The movie represents a sexual milestone for the MPAA and it's R rating. I've never seen a movie (of even an NC-17 picture) with so many graphic depictions of sex: bare-breasted women, thrusting, straight sex, gay sex, threesomes, group sex, orgies, sex on airplanes, sex at work, sex in a speeding Ferrari, masturbation in public … the movie doesn't seem to have many limits. In addition to all that, it has what must be a world-record number of exposed vaginas for an R-rated film. We're talking a dozen, maybe more. Now, I'm no prude, but it does make me doubt the veracity of the MPAA and their goofy ratings systems. Also, the drug use: not only is it everywhere, but at one point Belfort looks directly at the audience to pitch cocaine. It's the most explicit endorsement of drugs a movie has ever made, even if the end results are disastrous.

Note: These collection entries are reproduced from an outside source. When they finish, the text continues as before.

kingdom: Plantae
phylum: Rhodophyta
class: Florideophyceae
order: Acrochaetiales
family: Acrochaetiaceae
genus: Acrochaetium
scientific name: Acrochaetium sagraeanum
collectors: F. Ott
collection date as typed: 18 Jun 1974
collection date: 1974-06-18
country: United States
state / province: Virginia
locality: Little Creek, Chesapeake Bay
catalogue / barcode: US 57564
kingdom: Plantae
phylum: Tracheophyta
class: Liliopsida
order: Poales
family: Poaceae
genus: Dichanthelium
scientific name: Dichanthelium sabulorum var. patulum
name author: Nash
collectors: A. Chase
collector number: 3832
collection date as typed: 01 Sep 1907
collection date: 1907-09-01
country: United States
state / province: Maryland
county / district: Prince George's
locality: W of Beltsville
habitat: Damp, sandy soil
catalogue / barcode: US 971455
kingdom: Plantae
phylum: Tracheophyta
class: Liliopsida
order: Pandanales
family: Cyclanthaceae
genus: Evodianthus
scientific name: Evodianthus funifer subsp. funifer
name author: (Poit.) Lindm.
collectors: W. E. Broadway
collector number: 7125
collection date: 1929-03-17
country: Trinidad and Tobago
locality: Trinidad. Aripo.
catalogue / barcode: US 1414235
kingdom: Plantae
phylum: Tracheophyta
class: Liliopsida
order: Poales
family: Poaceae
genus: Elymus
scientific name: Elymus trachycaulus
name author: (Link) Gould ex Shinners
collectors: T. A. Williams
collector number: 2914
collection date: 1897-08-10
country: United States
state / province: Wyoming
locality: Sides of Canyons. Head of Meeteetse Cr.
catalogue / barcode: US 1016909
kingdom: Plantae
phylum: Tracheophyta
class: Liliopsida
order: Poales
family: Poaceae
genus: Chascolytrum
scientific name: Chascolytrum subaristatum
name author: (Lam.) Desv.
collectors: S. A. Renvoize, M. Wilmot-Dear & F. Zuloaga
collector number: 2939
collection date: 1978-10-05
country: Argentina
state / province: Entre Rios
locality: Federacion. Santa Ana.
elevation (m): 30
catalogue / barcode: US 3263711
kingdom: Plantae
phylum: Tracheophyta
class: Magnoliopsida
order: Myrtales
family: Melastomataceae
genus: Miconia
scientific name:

All that being said, though, Wolf of Wall Street is electric filmmaking of the highest order. Yes, at nearly three hours, it's a smidge too long, but it is a kinetic film, always moving, racing even, as it whiplashes from one Jordan sexcapade to another. What really sells me, though, is how it scathingly represents our current era of white-collar crime, with Jordan and his swindling minions as stand-ins for any number of people at Bank of American, JP Morgan Chase or the vampire squid itself, Goldman Sachs. Margin Call, with its hushed boardroom meetings, took a more realistic approach corporate greed, and certainly Oliver Stone's Wall Street shares this movie's manic pace, but mostly Wolf of Wall Street is its own monster, unequal to anything that we've seen, other than Scorsese's Goodfellas or Casino, themselves inside looks into criminal empires. It's provocative and edgy, incriminating and subversive, and it's a cultural indictment of the men and women (but mostly the men) who are squeezing America dry on their derivatives, loan swaps, securities exchanges, sub-prime mortgage bullshit.

It's a messy takedown, but one helluva thrill ride.